Entra despacio, centímetro a centímetro, estirándote deliciosamente. Es perfecto, llenándote hasta el fondo con un gruñido gutural. Empiezan lento, mirándose a los ojos, sintiendo cada embestida: el slap de piel contra piel, el olor a sexo inconfundible, el sudor goteando. Aceleran, tú cabalgándolo ahora encima, senos rebotando, controlando el ritmo. Sus manos en tus nalgas, guiándote, dedos rozando tu ano en una promesa futura. ¡Más fuerte! exiges, y él obedece, follándote con pasión animal pero conectada.

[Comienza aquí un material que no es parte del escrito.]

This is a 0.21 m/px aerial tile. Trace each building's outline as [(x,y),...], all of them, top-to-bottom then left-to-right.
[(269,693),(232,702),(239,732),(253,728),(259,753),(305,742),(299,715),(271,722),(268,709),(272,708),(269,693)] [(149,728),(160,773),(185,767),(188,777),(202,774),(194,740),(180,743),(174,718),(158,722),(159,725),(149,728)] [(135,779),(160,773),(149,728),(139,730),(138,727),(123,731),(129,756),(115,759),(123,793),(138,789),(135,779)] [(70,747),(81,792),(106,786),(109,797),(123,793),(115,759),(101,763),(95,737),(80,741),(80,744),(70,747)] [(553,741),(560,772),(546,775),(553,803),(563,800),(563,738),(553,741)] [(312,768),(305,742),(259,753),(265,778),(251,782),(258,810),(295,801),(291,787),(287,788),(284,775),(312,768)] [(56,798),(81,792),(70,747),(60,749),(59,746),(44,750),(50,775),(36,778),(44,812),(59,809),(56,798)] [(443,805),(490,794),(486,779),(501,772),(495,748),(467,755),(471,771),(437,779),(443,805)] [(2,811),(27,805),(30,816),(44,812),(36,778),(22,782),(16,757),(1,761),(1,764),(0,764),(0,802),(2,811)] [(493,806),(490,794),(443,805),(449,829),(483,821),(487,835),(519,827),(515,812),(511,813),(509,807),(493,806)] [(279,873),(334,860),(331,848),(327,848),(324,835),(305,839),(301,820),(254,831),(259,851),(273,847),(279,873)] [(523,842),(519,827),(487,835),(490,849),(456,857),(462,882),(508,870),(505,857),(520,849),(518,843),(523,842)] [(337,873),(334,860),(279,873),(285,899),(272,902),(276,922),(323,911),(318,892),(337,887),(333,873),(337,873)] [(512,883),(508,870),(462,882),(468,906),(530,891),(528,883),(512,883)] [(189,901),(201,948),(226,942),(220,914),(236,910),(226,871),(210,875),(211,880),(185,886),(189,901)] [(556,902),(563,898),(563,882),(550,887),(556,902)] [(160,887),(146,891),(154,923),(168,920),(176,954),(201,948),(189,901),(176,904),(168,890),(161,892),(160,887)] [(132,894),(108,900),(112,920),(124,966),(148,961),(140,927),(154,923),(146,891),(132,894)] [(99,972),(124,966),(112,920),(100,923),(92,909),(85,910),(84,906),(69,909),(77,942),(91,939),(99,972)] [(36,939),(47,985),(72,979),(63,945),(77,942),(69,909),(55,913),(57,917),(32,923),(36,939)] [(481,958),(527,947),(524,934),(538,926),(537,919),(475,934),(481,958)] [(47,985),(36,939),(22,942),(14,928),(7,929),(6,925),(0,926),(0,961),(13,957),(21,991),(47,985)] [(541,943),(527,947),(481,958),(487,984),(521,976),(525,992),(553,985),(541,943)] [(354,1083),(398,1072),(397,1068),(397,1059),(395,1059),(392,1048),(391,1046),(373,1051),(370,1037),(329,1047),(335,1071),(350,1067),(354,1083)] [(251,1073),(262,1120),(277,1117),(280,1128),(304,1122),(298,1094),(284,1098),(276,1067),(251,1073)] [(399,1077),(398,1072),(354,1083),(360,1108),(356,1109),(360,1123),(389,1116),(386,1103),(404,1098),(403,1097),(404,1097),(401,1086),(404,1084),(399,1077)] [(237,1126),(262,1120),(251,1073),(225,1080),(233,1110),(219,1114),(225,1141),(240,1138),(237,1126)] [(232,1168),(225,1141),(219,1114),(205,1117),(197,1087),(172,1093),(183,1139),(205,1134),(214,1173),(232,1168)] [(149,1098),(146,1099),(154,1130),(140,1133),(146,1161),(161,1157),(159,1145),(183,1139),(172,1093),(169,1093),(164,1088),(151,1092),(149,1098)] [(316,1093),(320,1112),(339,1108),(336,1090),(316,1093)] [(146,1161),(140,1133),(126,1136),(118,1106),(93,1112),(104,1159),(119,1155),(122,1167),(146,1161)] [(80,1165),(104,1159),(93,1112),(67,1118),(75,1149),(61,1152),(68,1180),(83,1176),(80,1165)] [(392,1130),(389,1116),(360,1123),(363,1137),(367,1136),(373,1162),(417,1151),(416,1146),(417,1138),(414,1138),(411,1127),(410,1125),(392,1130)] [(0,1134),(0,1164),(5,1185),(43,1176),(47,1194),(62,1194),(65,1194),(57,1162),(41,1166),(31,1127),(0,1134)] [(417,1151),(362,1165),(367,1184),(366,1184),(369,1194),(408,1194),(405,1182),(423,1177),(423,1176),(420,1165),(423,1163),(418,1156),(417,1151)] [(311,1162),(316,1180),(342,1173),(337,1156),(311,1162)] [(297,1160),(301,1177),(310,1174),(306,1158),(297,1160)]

El clímax los golpea juntos: tú contraes alrededor de él, ordeñándolo, mientras él se corre profundo con un rugido, chorros calientes llenándote. Colapsan enredados, pulsos latiendo al unísono, el aire pesado con el aroma de sus fluidos mezclados.
Después, en la quietud, él te acaricia el cabello, riendo bajito. —El Tri nunca digas que no, ¿eh?
Tú sonríes contra su pecho, el corazón lleno. No, nunca, piensas, sabiendo que esta noche cambió algo. No es solo sexo; es liberación, conexión en la locura mexicana. Duermes pegada a él, soñando con más conciertos, más síes, más vida sin peros.